Assigned task: Extract every line of text from the material below, keeping each line unchanged and leaving the pictures out of your answer.

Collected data
********************
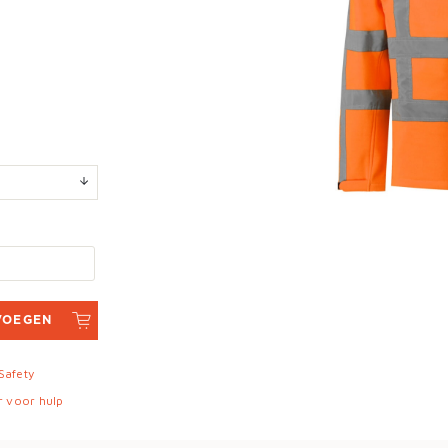
VOEGEN
 Safety
r voor hulp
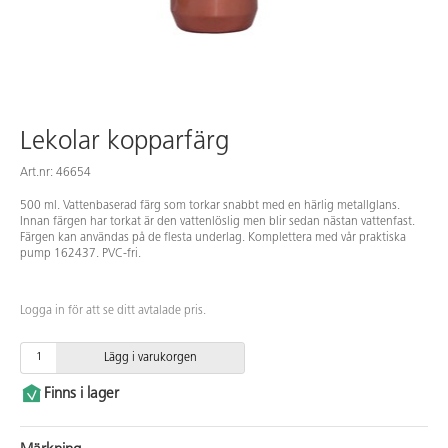
Lekolar kopparfärg
Art.nr: 46654
500 ml. Vattenbaserad färg som torkar snabbt med en härlig metallglans.
Innan färgen har torkat är den vattenlöslig men blir sedan nästan vattenfast.
Färgen kan användas på de flesta underlag. Komplettera med vår praktiska
pump 162437. PVC-fri.
Logga in för att se ditt avtalade pris.
Lägg i varukorgen
Finns i lager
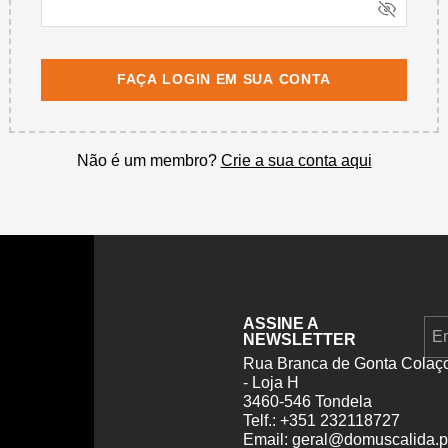
FAÇA LOGIN EM SUA CONTA
Não é um membro?
Crie a sua conta aqui
ASSINE A
NEWSLETTER
Rua Branca de Gonta Colaç
- Loja H
3460-546 Tondela
Telf.: +351 232118727
Email: geral@domuscalida.p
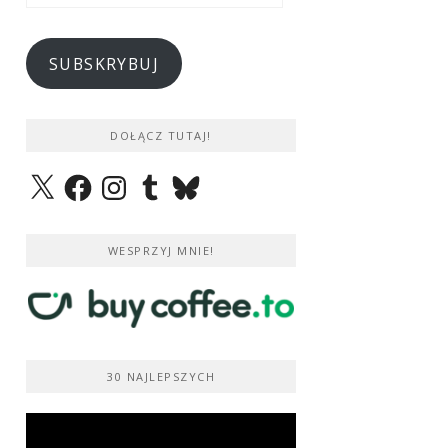
e-
mail
SUBSKRYBUJ
DOŁĄCZ TUTAJ!
X
Facebook
Instagram
Tumblr
Bluesky
WESPRZYJ MNIE!
30 NAJLEPSZYCH
Odtwarzacz
video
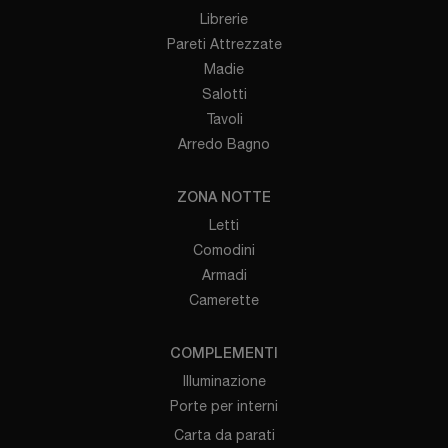
Librerie
Pareti Attrezzate
Madie
Salotti
Tavoli
Arredo Bagno
ZONA NOTTE
Letti
Comodini
Armadi
Camerette
COMPLEMENTI
Illuminazione
Porte per interni
Carta da parati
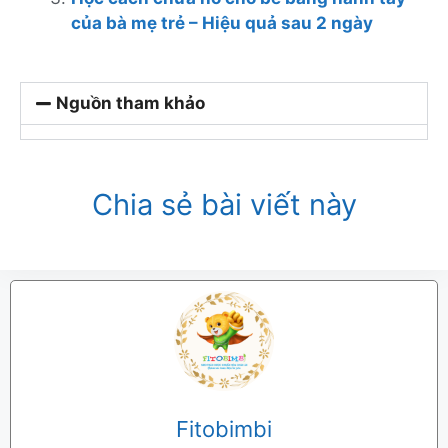
của bà mẹ trẻ – Hiệu quả sau 2 ngày
Nguồn tham khảo
Chia sẻ bài viết này
Fitobimbi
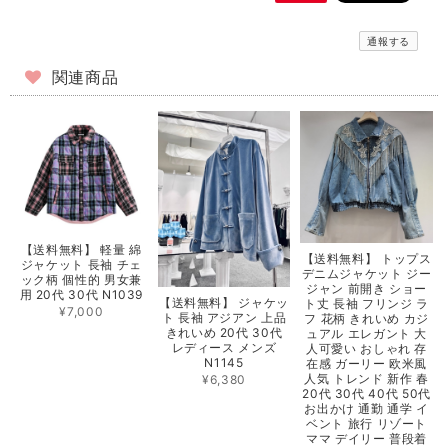
通報する
関連商品
【送料無料】 軽量 綿
【送料無料】 トップス
ジャケット 長袖 チェ
デニムジャケット ジー
ック柄 個性的 男女兼
ジャン 前開き ショー
用 20代 30代 N1039
【送料無料】 ジャケッ
ト丈 長袖 フリンジ ラ
¥7,000
ト 長袖 アジアン 上品
フ 花柄 きれいめ カジ
きれいめ 20代 30代
ュアル エレガント 大
レディース メンズ
人可愛い おしゃれ 存
N1145
在感 ガーリー 欧米風
人気 トレンド 新作 春
¥6,380
20代 30代 40代 50代
お出かけ 通勤 通学 イ
ベント 旅行 リゾート
ママ デイリー 普段着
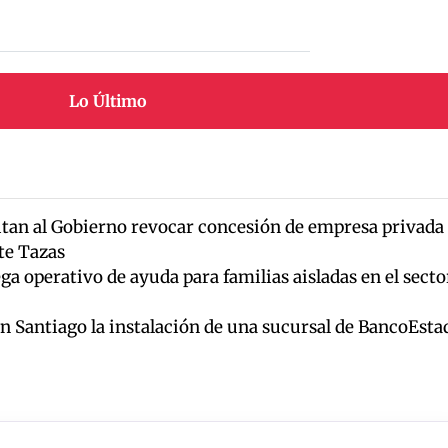
Lo Último
itan al Gobierno revocar concesión de empresa privada
te Tazas
a operativo de ayuda para familias aisladas en el secto
n Santiago la instalación de una sucursal de BancoEsta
********************
Response below:
VOEGEN
 Safety
r voor hulp
Lekolar kopparfärg
Art.nr: 46654
500 ml. Vattenbaserad färg som torkar snabbt med en härlig metallglans.
Innan färgen har torkat är den vattenlöslig men blir sedan nästan vattenfast.
Färgen kan användas på de flesta underlag. Komplettera med vår praktiska
pump 162437. PVC-fri.
Logga in för att se ditt avtalade pris.
Lägg i varukorgen
Finns i lager
FAÇA LOGIN EM SUA CONTA
Não é um membro?
Crie a sua conta aqui
ASSINE A
NEWSLETTER
Rua Branca de Gonta Colaç
- Loja H
3460-546 Tondela
Telf.: +351 232118727
Email: geral@domuscalida.p
e-
mail
SUBSKRYBUJ
DOŁĄCZ TUTAJ!
X
Facebook
Instagram
Tumblr
Bluesky
WESPRZYJ MNIE!
30 NAJLEPSZYCH
Odtwarzacz
video
Librerie
Pareti Attrezzate
Madie
Salotti
Tavoli
Arredo Bagno
ZONA NOTTE
Letti
Comodini
Armadi
Camerette
COMPLEMENTI
Illuminazione
Porte per interni
Carta da parati
của bà mẹ trẻ – Hiệu quả sau 2 ngày
Nguồn tham khảo
Chia sẻ bài viết này
Fitobimbi
通報する
関連商品
【送料無料】 軽量 綿
【送料無料】 トップス
ジャケット 長袖 チェ
デニムジャケット ジー
ック柄 個性的 男女兼
ジャン 前開き ショー
用 20代 30代 N1039
【送料無料】 ジャケッ
ト丈 長袖 フリンジ ラ
¥7,000
ト 長袖 アジアン 上品
フ 花柄 きれいめ カジ
きれいめ 20代 30代
ュアル エレガント 大
レディース メンズ
人可愛い おしゃれ 存
N1145
在感 ガーリー 欧米風
人気 トレンド 新作 春
¥6,380
20代 30代 40代 50代
お出かけ 通勤 通学 イ
ベント 旅行 リゾート
ママ デイリー 普段着
Lo Último
itan al Gobierno revocar concesión de empresa privada
te Tazas
a operativo de ayuda para familias aisladas en el secto
n Santiago la instalación de una sucursal de BancoEsta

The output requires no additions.